Re-envisioning the Catalog: Wireframes & Design

After establishing design principles based on good assessment data, I typically turn to some quick pen-and-paper sketching to wrap my mind around design problems and areas of potential confusion.  These sketches are quick, low-fidelity, and really only meant to inform small-group conversations with those closest to the project.  Depending on the task at hand, I will sketch full pages, discrete interactions (such as a specific form element), or a narrative storyboard to visualize a potential user path.

Sketch of Virgo Design

Proof that you don't need to be a good drawer to be a UX Designer.

After some early design decisions with the project team, I turn toward the most important step in my prototyping process: wireframes.  Wireframes effectively communicate the core content elements, visual hierarchy, and user paths present on a page while leaving out design elements like colors, font choice, graphics, and aesthetic detail.  At this phase of a project, wireframes helpfully guides feedback toward user and organizational needs rather than allowing conversation to wallow in arguments over color choice or image selection.  I use the online tool Mockingbird for wireframe creation, since it allows for lots of flexibility and sharing possibilities without letting me dwell on pixel perfection.  There are lots of other tools in this arena if Mockingbird doesn’t fit your style or workflow.

Virgo Home Wireframe

The Virgo home page wireframe exemplifies the "Re-thinking Home" and "Easy Decisions First" design principles.

In the presentation below, you’ll see how I present these wireframes to our stakeholder population.  I  will almost always re-present the project’s design principles first to help frame discussion, then talk through each image and explain design decisions in terms of those design principles and other established user requirements.
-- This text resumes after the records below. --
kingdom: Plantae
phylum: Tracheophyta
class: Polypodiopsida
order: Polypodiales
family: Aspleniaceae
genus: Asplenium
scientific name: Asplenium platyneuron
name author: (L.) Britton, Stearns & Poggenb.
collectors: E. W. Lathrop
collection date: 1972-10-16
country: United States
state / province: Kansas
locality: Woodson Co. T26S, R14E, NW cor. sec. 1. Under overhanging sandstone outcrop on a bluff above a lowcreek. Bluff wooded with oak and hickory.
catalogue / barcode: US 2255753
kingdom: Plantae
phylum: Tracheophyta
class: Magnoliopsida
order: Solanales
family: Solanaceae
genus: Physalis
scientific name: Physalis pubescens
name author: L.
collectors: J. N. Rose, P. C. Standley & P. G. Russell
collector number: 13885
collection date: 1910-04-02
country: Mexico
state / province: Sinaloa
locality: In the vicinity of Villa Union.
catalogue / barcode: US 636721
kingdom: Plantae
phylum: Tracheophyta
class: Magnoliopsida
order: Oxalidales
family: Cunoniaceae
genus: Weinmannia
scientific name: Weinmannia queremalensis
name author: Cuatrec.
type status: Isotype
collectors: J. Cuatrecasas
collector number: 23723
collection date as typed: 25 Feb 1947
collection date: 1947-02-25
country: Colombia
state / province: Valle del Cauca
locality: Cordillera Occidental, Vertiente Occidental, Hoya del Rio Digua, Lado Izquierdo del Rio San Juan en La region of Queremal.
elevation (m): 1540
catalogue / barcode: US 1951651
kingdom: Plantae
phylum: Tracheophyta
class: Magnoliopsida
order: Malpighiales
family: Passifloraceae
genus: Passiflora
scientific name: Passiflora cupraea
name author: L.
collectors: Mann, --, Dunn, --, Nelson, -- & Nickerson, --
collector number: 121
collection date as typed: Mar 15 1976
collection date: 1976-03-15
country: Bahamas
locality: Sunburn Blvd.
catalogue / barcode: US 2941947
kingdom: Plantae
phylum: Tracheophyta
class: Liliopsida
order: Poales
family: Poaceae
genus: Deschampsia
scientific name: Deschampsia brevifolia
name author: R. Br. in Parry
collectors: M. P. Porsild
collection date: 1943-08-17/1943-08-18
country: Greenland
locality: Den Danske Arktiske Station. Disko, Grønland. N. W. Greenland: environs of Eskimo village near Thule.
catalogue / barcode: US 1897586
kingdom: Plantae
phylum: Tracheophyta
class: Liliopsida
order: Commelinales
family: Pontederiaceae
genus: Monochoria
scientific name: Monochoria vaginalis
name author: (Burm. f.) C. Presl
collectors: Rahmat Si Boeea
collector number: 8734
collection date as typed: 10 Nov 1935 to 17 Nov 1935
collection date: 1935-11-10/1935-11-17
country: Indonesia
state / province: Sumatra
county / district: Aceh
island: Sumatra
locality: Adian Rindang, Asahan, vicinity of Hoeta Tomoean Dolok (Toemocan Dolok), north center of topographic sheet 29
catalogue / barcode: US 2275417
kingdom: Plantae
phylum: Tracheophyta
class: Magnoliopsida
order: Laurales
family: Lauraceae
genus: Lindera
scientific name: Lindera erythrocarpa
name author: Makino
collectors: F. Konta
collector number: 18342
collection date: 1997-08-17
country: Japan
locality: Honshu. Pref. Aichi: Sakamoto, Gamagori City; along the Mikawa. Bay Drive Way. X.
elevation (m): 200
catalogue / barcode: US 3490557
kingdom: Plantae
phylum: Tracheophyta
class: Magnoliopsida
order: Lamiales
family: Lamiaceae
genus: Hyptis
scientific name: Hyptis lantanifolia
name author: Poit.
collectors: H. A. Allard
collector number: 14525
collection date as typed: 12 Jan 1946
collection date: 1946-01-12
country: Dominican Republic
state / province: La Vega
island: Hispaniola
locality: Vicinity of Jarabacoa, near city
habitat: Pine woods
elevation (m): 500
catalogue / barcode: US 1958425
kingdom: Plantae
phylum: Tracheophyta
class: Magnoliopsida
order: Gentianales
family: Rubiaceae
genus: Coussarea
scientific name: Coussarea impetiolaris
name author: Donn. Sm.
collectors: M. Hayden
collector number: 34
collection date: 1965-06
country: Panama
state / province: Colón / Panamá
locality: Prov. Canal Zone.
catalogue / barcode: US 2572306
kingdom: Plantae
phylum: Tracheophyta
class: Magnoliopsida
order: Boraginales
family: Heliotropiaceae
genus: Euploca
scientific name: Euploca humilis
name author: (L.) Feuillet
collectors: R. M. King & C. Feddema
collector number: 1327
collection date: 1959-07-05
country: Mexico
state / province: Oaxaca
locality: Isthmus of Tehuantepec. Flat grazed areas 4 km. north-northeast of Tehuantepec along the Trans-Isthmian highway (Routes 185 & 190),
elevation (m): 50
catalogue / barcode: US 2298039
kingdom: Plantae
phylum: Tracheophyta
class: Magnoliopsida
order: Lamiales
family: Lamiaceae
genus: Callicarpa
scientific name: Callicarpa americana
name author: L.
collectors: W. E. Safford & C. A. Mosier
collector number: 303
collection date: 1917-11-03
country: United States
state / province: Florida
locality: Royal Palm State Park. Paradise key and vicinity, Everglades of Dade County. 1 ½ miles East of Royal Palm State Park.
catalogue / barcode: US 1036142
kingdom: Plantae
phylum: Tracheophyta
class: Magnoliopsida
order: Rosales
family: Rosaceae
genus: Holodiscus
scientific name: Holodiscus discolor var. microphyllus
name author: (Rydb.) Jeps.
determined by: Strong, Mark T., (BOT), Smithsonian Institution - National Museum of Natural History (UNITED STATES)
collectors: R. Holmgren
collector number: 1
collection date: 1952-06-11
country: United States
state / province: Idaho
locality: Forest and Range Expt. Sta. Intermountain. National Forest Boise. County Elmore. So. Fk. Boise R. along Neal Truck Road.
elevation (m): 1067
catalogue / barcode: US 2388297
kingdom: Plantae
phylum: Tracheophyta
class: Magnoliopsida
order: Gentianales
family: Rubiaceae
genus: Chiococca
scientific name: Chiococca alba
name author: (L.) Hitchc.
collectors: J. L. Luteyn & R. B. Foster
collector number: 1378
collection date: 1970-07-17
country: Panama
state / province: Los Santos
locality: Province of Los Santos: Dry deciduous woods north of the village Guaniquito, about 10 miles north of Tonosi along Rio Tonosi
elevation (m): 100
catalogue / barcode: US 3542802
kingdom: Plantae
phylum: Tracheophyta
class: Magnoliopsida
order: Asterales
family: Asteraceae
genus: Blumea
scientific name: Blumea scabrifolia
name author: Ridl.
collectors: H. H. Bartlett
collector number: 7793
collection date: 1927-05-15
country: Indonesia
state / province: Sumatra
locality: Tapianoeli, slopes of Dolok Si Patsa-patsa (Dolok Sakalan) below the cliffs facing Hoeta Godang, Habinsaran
After discussion of the wireframes and incorporation of any salient feedback, I move on to the final design (usually in HTML & CSS instead of a graphics tool like Photoshop), which is much more likely to earn acceptance after our early and frequent communications with stakeholders.  In this instance, the final Virgo design had some important differences from the presented version, based on data acquired during later usability testing.  Most notably, we added a “Switch to:” bar just above search results to give users an easy route to switch their search “stream” on the fly (example).

Presentation Slides (July 2011)

One comment on “Re-envisioning the Catalog: Wireframes & Design

  1. This is really very helpful, Joe– thanks for putting up these examples, in addition to those I saw in your talk. The whole thing is so so smart. I’m trying Mockingbird to wireframe for my whiteboarding session tomorrow, if you are interested– will be at 3 pm in the Scholars’ Lab grad lounge, I believe.